## GIVEN EXERCISE
Revise the piece on news article titles from the words containing "News article titles are" through "on three groups of people." and replace "Twitter posts" with "social media posts".

## SUPPLIED TEXT

++++++

News article titles are not trivial

Information is both meaningful and factual, or else it risks becoming something else: misinformation. Information, however short in specific contexts such as email subjects, news article titles, and Twitter posts, lays down a path for people to expand their knowledge in a targeted direction.

My overarching issue here is concerning the ethical use of information in these condensed forms. My arguments below attempt to demonstrate the impact of news article titles on three groups of people.

  1. None: People in this group have no background in any given story.
  2. Partial: People in this group know bits and pieces to a large story made up of either historical or current events.
  3. Exhaustive: people in this group have a highly extensive and diverse knowledge about any given story.

Why is it important to have high quality information in news article titles, or in any format where someone is presenting the theme of information content? I believe that high quality information should be as specific as possible, because details always matter when it comes to complexity. So, I’ll look at a specific example in this post.

“Top appeals court to hear why NSA metadata spying should stay or go”

An authoritative information source–like a news agency–has a responsibility to address all three groups of people. Like the author of the above article, I’m a member of the third group. The mass surveillance scandal has a great deal to do with the NSA, but it is not the whole story, and metadata collection is an even smaller part of the higher-level story regardless of the intelligence community’s tactics.

++++++

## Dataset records
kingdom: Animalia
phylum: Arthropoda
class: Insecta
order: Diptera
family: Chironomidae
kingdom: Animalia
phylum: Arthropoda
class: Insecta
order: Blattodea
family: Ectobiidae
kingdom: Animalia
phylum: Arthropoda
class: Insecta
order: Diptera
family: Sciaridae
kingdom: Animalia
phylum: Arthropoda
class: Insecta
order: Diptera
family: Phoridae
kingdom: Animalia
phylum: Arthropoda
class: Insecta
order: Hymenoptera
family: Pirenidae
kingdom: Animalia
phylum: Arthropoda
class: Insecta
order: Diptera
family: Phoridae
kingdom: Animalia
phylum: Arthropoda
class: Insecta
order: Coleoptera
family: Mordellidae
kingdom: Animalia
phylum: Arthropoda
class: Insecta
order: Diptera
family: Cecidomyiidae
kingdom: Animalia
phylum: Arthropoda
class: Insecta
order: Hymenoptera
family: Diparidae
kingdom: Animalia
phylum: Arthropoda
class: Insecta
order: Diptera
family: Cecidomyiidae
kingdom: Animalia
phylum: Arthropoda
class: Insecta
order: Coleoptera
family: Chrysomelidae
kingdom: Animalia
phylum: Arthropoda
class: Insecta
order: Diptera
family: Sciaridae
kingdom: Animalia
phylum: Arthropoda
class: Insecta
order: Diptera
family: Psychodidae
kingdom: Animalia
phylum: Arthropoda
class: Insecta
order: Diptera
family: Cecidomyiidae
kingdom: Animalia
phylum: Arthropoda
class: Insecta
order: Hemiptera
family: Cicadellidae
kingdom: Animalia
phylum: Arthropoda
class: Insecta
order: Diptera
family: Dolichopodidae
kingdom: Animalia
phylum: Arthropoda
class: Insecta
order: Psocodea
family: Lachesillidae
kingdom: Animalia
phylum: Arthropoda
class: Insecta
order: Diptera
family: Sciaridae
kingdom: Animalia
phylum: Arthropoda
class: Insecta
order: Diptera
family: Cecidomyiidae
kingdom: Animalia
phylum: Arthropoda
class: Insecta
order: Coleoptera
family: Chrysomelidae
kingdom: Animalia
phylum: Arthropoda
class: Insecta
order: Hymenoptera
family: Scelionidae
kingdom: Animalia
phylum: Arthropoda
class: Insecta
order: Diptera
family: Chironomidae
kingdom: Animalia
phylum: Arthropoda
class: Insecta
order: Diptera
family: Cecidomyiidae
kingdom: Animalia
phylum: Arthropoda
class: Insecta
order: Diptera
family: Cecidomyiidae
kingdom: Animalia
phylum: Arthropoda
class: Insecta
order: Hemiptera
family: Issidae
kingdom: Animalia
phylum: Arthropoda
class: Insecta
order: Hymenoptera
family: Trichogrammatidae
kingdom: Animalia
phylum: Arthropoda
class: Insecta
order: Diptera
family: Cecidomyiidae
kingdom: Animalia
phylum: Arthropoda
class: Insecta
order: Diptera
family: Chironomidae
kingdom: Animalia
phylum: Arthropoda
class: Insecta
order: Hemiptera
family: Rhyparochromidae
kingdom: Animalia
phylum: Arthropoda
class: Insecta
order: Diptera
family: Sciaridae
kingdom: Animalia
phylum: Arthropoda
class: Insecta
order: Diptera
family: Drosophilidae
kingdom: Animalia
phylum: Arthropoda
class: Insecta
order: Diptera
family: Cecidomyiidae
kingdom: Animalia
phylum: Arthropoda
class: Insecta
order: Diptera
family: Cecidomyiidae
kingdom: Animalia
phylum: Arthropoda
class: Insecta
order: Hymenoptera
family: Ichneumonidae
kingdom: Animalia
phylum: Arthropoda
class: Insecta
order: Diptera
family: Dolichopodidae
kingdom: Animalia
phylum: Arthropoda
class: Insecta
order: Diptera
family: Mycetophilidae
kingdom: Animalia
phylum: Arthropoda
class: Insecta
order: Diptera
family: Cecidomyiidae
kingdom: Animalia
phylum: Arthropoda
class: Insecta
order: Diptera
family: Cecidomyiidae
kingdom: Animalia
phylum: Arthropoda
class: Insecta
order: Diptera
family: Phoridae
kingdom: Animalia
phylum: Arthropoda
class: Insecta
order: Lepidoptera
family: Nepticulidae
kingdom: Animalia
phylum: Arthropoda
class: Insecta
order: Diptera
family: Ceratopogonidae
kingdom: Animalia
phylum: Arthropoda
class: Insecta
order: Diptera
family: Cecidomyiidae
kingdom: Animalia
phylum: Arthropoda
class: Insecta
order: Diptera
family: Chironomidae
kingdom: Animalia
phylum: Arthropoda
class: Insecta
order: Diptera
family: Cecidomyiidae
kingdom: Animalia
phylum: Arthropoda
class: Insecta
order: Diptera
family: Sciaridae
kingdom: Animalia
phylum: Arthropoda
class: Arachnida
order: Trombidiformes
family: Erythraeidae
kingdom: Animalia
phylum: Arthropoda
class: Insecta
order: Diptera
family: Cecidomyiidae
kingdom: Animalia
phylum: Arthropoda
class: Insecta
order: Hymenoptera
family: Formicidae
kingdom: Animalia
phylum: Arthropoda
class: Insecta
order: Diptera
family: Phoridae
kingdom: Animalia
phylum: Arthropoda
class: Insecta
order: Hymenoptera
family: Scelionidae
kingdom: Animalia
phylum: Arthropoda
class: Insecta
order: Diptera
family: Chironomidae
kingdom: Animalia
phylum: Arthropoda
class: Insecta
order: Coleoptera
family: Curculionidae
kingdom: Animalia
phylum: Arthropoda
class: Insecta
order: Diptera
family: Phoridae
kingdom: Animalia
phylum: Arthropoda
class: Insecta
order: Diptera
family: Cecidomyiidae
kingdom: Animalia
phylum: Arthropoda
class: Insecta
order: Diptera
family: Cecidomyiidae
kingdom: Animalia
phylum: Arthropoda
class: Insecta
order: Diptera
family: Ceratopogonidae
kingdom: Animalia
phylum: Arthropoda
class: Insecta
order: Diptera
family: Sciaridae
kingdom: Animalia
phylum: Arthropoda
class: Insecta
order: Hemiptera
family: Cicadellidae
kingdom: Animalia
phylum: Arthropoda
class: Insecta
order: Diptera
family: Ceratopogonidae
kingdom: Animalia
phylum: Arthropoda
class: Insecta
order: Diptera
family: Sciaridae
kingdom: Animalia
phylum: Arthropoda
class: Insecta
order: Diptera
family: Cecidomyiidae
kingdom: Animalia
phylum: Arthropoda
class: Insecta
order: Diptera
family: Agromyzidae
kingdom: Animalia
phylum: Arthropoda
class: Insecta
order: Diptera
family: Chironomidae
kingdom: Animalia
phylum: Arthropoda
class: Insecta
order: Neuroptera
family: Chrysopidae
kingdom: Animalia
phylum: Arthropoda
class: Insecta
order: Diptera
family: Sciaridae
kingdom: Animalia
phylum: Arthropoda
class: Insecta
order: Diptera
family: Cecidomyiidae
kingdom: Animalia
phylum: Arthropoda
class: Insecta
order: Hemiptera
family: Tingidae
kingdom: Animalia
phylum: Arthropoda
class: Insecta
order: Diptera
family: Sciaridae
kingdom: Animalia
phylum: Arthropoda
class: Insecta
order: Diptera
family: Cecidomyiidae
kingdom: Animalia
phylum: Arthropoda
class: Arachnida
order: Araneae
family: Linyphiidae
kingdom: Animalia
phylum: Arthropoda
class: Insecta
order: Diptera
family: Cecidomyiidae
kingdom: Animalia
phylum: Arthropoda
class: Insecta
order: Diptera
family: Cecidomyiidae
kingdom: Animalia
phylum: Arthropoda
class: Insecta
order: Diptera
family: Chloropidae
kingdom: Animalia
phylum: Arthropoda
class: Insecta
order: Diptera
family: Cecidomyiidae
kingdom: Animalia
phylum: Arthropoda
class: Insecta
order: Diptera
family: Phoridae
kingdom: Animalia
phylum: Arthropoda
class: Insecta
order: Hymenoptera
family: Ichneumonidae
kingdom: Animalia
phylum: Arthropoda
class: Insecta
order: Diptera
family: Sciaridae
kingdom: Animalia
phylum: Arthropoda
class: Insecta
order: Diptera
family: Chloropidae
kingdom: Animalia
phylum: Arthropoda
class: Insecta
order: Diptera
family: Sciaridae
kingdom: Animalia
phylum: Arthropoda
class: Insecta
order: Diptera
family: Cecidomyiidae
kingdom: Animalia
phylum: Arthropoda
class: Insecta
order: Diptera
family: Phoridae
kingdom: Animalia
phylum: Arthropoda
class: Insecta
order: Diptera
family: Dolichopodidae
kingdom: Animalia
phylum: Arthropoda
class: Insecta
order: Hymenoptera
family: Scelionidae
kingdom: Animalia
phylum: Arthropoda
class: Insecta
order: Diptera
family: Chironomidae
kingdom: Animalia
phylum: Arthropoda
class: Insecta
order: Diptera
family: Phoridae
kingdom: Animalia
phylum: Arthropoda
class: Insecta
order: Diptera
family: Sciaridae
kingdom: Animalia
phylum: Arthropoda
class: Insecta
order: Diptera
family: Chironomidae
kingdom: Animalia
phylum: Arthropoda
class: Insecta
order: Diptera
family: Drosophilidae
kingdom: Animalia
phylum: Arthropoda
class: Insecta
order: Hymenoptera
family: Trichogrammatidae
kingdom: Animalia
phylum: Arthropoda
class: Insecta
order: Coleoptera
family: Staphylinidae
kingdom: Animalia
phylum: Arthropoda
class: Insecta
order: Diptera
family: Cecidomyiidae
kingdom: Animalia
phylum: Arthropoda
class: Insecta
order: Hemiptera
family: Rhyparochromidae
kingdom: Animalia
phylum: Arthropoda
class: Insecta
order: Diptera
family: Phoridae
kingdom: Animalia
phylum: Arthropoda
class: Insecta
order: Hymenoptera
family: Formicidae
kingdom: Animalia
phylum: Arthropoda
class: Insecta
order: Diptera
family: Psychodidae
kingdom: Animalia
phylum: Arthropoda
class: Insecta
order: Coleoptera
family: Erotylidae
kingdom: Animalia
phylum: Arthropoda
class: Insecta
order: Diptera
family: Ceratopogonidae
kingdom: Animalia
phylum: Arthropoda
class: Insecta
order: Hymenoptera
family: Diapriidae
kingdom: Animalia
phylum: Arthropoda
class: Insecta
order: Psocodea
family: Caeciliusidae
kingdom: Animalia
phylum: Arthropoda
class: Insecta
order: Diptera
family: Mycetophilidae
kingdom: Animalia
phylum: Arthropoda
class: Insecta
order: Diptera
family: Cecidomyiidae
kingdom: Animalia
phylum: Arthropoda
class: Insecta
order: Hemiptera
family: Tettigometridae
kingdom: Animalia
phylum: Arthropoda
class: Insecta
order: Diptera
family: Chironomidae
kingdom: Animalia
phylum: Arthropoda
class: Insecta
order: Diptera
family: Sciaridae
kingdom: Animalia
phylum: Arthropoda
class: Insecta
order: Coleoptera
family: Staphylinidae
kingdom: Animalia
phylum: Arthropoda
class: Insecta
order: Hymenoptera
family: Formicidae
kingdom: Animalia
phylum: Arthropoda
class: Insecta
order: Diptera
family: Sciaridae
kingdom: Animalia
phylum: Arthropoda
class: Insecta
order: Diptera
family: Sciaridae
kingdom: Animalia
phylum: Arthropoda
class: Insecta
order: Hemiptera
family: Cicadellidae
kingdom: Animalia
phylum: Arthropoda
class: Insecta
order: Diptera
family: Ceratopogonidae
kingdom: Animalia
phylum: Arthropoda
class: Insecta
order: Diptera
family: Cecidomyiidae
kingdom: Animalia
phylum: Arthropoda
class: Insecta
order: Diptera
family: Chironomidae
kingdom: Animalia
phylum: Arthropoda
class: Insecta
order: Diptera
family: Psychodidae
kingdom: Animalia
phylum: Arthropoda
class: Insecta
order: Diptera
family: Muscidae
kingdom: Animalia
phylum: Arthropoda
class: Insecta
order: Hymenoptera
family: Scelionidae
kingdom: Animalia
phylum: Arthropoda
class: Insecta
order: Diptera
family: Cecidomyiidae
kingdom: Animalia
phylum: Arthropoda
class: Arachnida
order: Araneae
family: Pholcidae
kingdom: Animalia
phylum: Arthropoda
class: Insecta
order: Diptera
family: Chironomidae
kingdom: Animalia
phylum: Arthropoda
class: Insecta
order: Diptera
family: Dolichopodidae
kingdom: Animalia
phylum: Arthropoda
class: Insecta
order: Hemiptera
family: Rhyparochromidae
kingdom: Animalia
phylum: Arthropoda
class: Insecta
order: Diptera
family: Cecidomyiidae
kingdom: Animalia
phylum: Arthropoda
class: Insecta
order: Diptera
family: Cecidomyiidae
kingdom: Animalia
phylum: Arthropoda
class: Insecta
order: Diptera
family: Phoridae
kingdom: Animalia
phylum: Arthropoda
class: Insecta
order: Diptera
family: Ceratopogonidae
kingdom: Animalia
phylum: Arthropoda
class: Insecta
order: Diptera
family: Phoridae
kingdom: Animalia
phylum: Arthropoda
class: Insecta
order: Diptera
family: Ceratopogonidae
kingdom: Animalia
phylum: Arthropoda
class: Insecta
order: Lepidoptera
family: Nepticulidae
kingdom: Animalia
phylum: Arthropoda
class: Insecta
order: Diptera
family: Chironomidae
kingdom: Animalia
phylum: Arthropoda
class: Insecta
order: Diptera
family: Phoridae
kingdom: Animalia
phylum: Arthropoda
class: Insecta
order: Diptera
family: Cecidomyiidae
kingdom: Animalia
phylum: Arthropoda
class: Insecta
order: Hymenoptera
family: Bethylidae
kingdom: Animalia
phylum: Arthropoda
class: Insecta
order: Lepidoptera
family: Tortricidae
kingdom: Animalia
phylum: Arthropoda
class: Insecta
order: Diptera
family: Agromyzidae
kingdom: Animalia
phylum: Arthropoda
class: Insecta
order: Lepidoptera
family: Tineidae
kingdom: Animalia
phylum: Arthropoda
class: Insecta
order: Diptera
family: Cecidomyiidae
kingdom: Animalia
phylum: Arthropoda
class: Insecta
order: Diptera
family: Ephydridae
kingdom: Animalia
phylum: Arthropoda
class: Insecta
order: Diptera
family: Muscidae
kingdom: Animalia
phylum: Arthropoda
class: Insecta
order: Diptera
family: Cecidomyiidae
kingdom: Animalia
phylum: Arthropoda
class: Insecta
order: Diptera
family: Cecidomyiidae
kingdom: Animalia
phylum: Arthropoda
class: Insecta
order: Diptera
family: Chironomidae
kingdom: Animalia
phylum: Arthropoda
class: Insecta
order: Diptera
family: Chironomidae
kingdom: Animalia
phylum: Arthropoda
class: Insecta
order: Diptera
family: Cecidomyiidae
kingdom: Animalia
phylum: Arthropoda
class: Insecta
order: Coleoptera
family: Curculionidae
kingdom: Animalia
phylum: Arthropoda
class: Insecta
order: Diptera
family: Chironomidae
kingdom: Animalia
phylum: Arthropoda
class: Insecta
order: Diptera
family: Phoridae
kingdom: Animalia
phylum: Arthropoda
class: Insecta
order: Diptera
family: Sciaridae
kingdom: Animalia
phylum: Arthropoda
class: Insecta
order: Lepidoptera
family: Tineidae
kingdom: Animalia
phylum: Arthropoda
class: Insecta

++++++

## SOLUTION
News article titles are not trivial

Information is both meaningful and factual, or else it risks becoming something else: misinformation. Information, however short in specific contexts such as email subjects, news article titles, and social media posts, lays down a path for people to expand their knowledge in a targeted direction.

My overarching issue here is concerning the ethical use of information in these condensed forms. My arguments below attempt to demonstrate the impact of news article titles on three groups of people.